Part of a data file:
'''

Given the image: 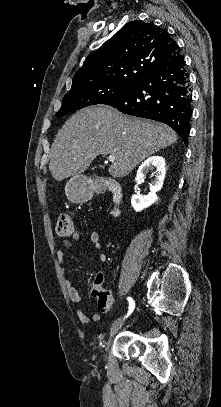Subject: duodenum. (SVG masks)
Listing matches in <instances>:
<instances>
[{"label": "duodenum", "mask_w": 221, "mask_h": 407, "mask_svg": "<svg viewBox=\"0 0 221 407\" xmlns=\"http://www.w3.org/2000/svg\"><path fill=\"white\" fill-rule=\"evenodd\" d=\"M90 191L93 194H101L109 191L112 195L113 203L111 214L114 217L119 216L122 203V188L119 184L112 182L93 183L90 185Z\"/></svg>", "instance_id": "410a0bca"}]
</instances>
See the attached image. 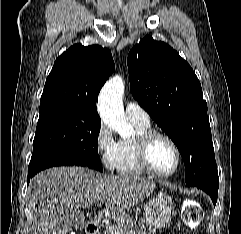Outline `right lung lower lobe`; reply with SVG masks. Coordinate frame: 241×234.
<instances>
[{"mask_svg": "<svg viewBox=\"0 0 241 234\" xmlns=\"http://www.w3.org/2000/svg\"><path fill=\"white\" fill-rule=\"evenodd\" d=\"M62 165H78V166H86L82 161L78 158L66 154V153H49L43 155L36 160H31L28 167V183L30 178L33 177L38 172L54 166H62Z\"/></svg>", "mask_w": 241, "mask_h": 234, "instance_id": "obj_1", "label": "right lung lower lobe"}]
</instances>
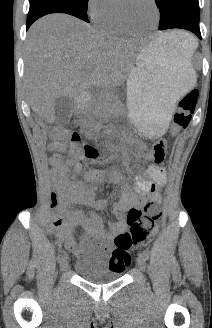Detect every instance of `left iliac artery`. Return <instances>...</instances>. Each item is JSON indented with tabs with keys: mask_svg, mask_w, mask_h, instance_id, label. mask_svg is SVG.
<instances>
[{
	"mask_svg": "<svg viewBox=\"0 0 212 328\" xmlns=\"http://www.w3.org/2000/svg\"><path fill=\"white\" fill-rule=\"evenodd\" d=\"M141 255H143L145 260H147L149 258V251L147 249H144Z\"/></svg>",
	"mask_w": 212,
	"mask_h": 328,
	"instance_id": "obj_1",
	"label": "left iliac artery"
}]
</instances>
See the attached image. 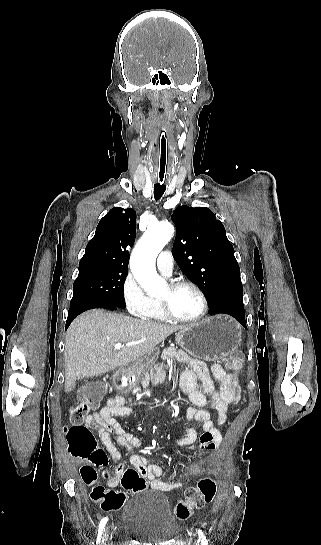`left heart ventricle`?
<instances>
[{
	"mask_svg": "<svg viewBox=\"0 0 321 545\" xmlns=\"http://www.w3.org/2000/svg\"><path fill=\"white\" fill-rule=\"evenodd\" d=\"M159 303L166 305L181 318H194L201 310L200 297L190 288L172 291L166 286Z\"/></svg>",
	"mask_w": 321,
	"mask_h": 545,
	"instance_id": "obj_1",
	"label": "left heart ventricle"
}]
</instances>
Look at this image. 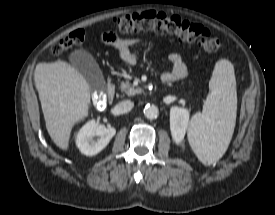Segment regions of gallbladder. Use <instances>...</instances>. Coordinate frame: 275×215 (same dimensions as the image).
Returning a JSON list of instances; mask_svg holds the SVG:
<instances>
[{"label": "gallbladder", "instance_id": "1", "mask_svg": "<svg viewBox=\"0 0 275 215\" xmlns=\"http://www.w3.org/2000/svg\"><path fill=\"white\" fill-rule=\"evenodd\" d=\"M71 65L87 80L91 90H102L105 80L94 57L86 50L79 49L69 55Z\"/></svg>", "mask_w": 275, "mask_h": 215}]
</instances>
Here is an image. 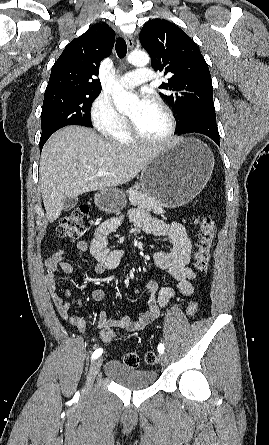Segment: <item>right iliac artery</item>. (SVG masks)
<instances>
[{"label":"right iliac artery","mask_w":269,"mask_h":445,"mask_svg":"<svg viewBox=\"0 0 269 445\" xmlns=\"http://www.w3.org/2000/svg\"><path fill=\"white\" fill-rule=\"evenodd\" d=\"M103 353V349L99 348L97 350H95L92 354V359H96L98 358L101 354Z\"/></svg>","instance_id":"82829eb1"}]
</instances>
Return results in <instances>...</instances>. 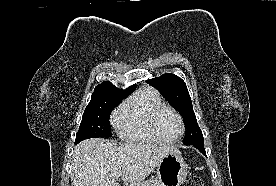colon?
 I'll return each instance as SVG.
<instances>
[{"label":"colon","instance_id":"obj_1","mask_svg":"<svg viewBox=\"0 0 276 186\" xmlns=\"http://www.w3.org/2000/svg\"><path fill=\"white\" fill-rule=\"evenodd\" d=\"M183 186H205L204 181L199 177H192Z\"/></svg>","mask_w":276,"mask_h":186}]
</instances>
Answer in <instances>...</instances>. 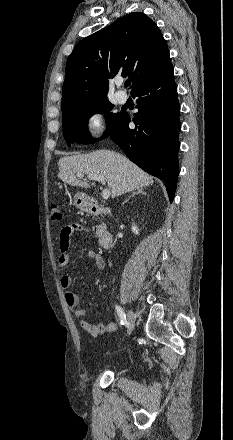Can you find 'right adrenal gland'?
Wrapping results in <instances>:
<instances>
[{
  "label": "right adrenal gland",
  "mask_w": 233,
  "mask_h": 440,
  "mask_svg": "<svg viewBox=\"0 0 233 440\" xmlns=\"http://www.w3.org/2000/svg\"><path fill=\"white\" fill-rule=\"evenodd\" d=\"M138 194H145L146 195V192H144V190L141 188L137 189V191L133 192L132 195H130L122 204L124 205L125 203H127L130 200L131 197H134L135 195H138Z\"/></svg>",
  "instance_id": "obj_1"
}]
</instances>
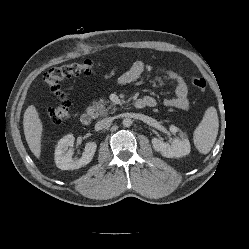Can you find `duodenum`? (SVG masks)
Returning <instances> with one entry per match:
<instances>
[{
	"label": "duodenum",
	"mask_w": 249,
	"mask_h": 249,
	"mask_svg": "<svg viewBox=\"0 0 249 249\" xmlns=\"http://www.w3.org/2000/svg\"><path fill=\"white\" fill-rule=\"evenodd\" d=\"M135 107H136L137 109L145 108V107H146V103H145L144 100L138 99V100L135 102ZM91 121H92V113H91V112L86 111V112H84V113L81 114V116H80V122H81L83 125L87 126V125H89V124L91 123Z\"/></svg>",
	"instance_id": "obj_1"
}]
</instances>
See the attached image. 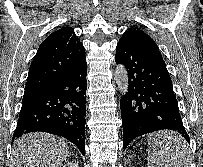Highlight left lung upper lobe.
<instances>
[{"mask_svg":"<svg viewBox=\"0 0 203 167\" xmlns=\"http://www.w3.org/2000/svg\"><path fill=\"white\" fill-rule=\"evenodd\" d=\"M120 40L131 44L132 46L143 52L163 59L157 44L139 28H128V30L123 34Z\"/></svg>","mask_w":203,"mask_h":167,"instance_id":"obj_1","label":"left lung upper lobe"}]
</instances>
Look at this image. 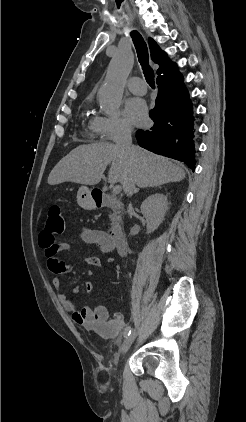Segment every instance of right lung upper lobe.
<instances>
[{"mask_svg":"<svg viewBox=\"0 0 246 422\" xmlns=\"http://www.w3.org/2000/svg\"><path fill=\"white\" fill-rule=\"evenodd\" d=\"M148 43L151 52V59L154 63L159 65V69L157 70V81H166L178 76L180 73L176 63L167 58V54L160 49L152 38H149Z\"/></svg>","mask_w":246,"mask_h":422,"instance_id":"cb5924a9","label":"right lung upper lobe"}]
</instances>
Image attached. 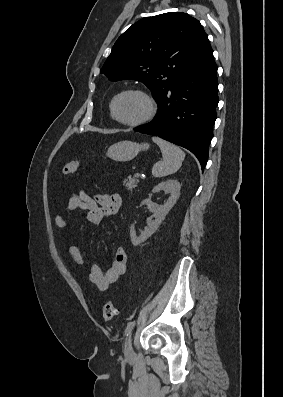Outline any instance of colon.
<instances>
[{
	"mask_svg": "<svg viewBox=\"0 0 283 397\" xmlns=\"http://www.w3.org/2000/svg\"><path fill=\"white\" fill-rule=\"evenodd\" d=\"M81 169V164L78 161H71L66 163L62 168L64 175H72ZM116 315V308L112 301H108L103 306L102 316L105 321H111Z\"/></svg>",
	"mask_w": 283,
	"mask_h": 397,
	"instance_id": "obj_1",
	"label": "colon"
}]
</instances>
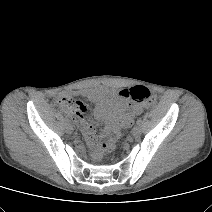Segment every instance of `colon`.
Wrapping results in <instances>:
<instances>
[{"label":"colon","instance_id":"1","mask_svg":"<svg viewBox=\"0 0 212 212\" xmlns=\"http://www.w3.org/2000/svg\"><path fill=\"white\" fill-rule=\"evenodd\" d=\"M118 95L144 105H154L156 103V98L151 95L148 88L142 85L123 89L119 91ZM57 104L62 112L72 115L76 119L81 117L85 111V106L82 102L68 96L60 97L57 100ZM120 135L119 129L113 131L111 136L101 144L99 151L101 153L113 151Z\"/></svg>","mask_w":212,"mask_h":212}]
</instances>
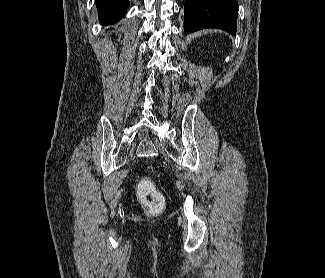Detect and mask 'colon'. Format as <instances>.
Here are the masks:
<instances>
[{"mask_svg":"<svg viewBox=\"0 0 325 278\" xmlns=\"http://www.w3.org/2000/svg\"><path fill=\"white\" fill-rule=\"evenodd\" d=\"M138 196L147 207L150 214L159 213L165 203L162 193L156 188L152 181L143 178L137 183Z\"/></svg>","mask_w":325,"mask_h":278,"instance_id":"colon-1","label":"colon"}]
</instances>
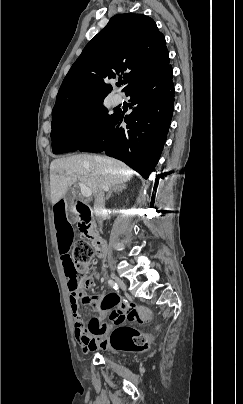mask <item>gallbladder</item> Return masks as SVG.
Wrapping results in <instances>:
<instances>
[{
  "label": "gallbladder",
  "instance_id": "gallbladder-1",
  "mask_svg": "<svg viewBox=\"0 0 243 404\" xmlns=\"http://www.w3.org/2000/svg\"><path fill=\"white\" fill-rule=\"evenodd\" d=\"M64 200H65V206H66V210L68 213V223L70 225H73L75 223V217L76 214L74 213L73 210V204H74V200H75V192H74V188H68L65 196H64Z\"/></svg>",
  "mask_w": 243,
  "mask_h": 404
}]
</instances>
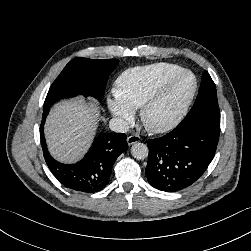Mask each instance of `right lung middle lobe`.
Here are the masks:
<instances>
[{"mask_svg":"<svg viewBox=\"0 0 251 251\" xmlns=\"http://www.w3.org/2000/svg\"><path fill=\"white\" fill-rule=\"evenodd\" d=\"M118 64V59L75 58L71 60L51 85L43 110L50 109L62 98L78 95L92 96L101 102L108 77Z\"/></svg>","mask_w":251,"mask_h":251,"instance_id":"obj_1","label":"right lung middle lobe"}]
</instances>
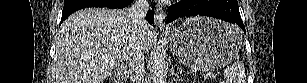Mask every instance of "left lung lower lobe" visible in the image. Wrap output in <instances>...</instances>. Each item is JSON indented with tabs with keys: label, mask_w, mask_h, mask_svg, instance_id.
Instances as JSON below:
<instances>
[{
	"label": "left lung lower lobe",
	"mask_w": 307,
	"mask_h": 83,
	"mask_svg": "<svg viewBox=\"0 0 307 83\" xmlns=\"http://www.w3.org/2000/svg\"><path fill=\"white\" fill-rule=\"evenodd\" d=\"M197 15L234 22L245 32L237 0H181L168 8L167 23L180 17Z\"/></svg>",
	"instance_id": "1"
}]
</instances>
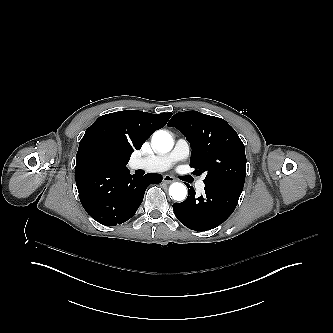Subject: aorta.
<instances>
[{"label":"aorta","mask_w":333,"mask_h":333,"mask_svg":"<svg viewBox=\"0 0 333 333\" xmlns=\"http://www.w3.org/2000/svg\"><path fill=\"white\" fill-rule=\"evenodd\" d=\"M171 135L164 130H157L152 136V146L159 153H168L173 148ZM169 195L176 201H183L187 195L186 186L179 182H174L169 187Z\"/></svg>","instance_id":"762f6f07"}]
</instances>
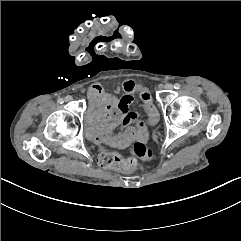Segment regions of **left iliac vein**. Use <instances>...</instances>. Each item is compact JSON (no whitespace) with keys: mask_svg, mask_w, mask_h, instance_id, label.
I'll return each instance as SVG.
<instances>
[{"mask_svg":"<svg viewBox=\"0 0 241 241\" xmlns=\"http://www.w3.org/2000/svg\"><path fill=\"white\" fill-rule=\"evenodd\" d=\"M164 88H165L166 90H172V89H173V85L170 84V83H167V84H165Z\"/></svg>","mask_w":241,"mask_h":241,"instance_id":"obj_1","label":"left iliac vein"}]
</instances>
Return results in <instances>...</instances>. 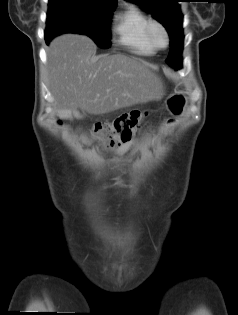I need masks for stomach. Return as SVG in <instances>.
Segmentation results:
<instances>
[{
	"label": "stomach",
	"instance_id": "obj_1",
	"mask_svg": "<svg viewBox=\"0 0 238 315\" xmlns=\"http://www.w3.org/2000/svg\"><path fill=\"white\" fill-rule=\"evenodd\" d=\"M185 91H176L175 94H168V98L164 103V108L167 112H172L173 116L183 115V105L185 104Z\"/></svg>",
	"mask_w": 238,
	"mask_h": 315
}]
</instances>
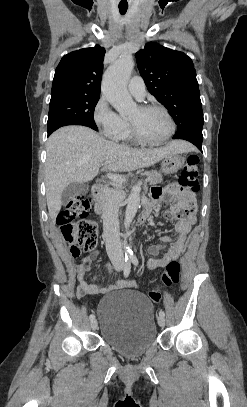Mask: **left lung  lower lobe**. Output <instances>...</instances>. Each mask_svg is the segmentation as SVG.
I'll use <instances>...</instances> for the list:
<instances>
[{"label":"left lung lower lobe","instance_id":"obj_1","mask_svg":"<svg viewBox=\"0 0 247 407\" xmlns=\"http://www.w3.org/2000/svg\"><path fill=\"white\" fill-rule=\"evenodd\" d=\"M173 139H184L193 143L200 151H202V126H193L182 131L176 132Z\"/></svg>","mask_w":247,"mask_h":407}]
</instances>
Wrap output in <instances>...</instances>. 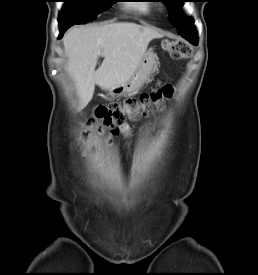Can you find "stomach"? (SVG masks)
Wrapping results in <instances>:
<instances>
[{"mask_svg":"<svg viewBox=\"0 0 258 275\" xmlns=\"http://www.w3.org/2000/svg\"><path fill=\"white\" fill-rule=\"evenodd\" d=\"M156 59V55L152 49H149L145 52L138 68L130 79L113 89L107 90L108 94L113 96H122L138 92L154 71L157 63Z\"/></svg>","mask_w":258,"mask_h":275,"instance_id":"obj_1","label":"stomach"}]
</instances>
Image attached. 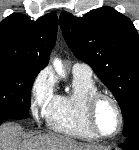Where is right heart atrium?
Wrapping results in <instances>:
<instances>
[{"label": "right heart atrium", "instance_id": "right-heart-atrium-1", "mask_svg": "<svg viewBox=\"0 0 139 150\" xmlns=\"http://www.w3.org/2000/svg\"><path fill=\"white\" fill-rule=\"evenodd\" d=\"M54 97V87L45 72H40L32 84L31 111L33 115L44 114V111Z\"/></svg>", "mask_w": 139, "mask_h": 150}]
</instances>
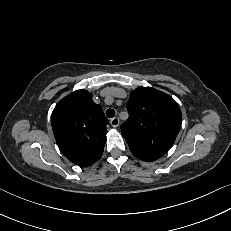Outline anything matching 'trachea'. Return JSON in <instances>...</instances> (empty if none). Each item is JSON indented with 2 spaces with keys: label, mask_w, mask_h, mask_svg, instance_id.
I'll list each match as a JSON object with an SVG mask.
<instances>
[{
  "label": "trachea",
  "mask_w": 231,
  "mask_h": 231,
  "mask_svg": "<svg viewBox=\"0 0 231 231\" xmlns=\"http://www.w3.org/2000/svg\"><path fill=\"white\" fill-rule=\"evenodd\" d=\"M114 115H115V110H114V109H108V110L106 111V116H107L108 118H112V117H114Z\"/></svg>",
  "instance_id": "1"
}]
</instances>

'''

> _Aim of the exercise_: Reproduce the data above verbatim, from the line containing "Outline anything matching" through the end, both ends included. Leave the pictures out of your answer.

> _Answer to the problem_:
Outline anything matching 'trachea'. Return JSON in <instances>...</instances> (empty if none). Each item is JSON indented with 2 spaces with keys: label, mask_w, mask_h, mask_svg, instance_id.
I'll list each match as a JSON object with an SVG mask.
<instances>
[{
  "label": "trachea",
  "mask_w": 231,
  "mask_h": 231,
  "mask_svg": "<svg viewBox=\"0 0 231 231\" xmlns=\"http://www.w3.org/2000/svg\"><path fill=\"white\" fill-rule=\"evenodd\" d=\"M114 115H115V110H114V109H108V110L106 111V116H107L108 118H112V117H114Z\"/></svg>",
  "instance_id": "1"
}]
</instances>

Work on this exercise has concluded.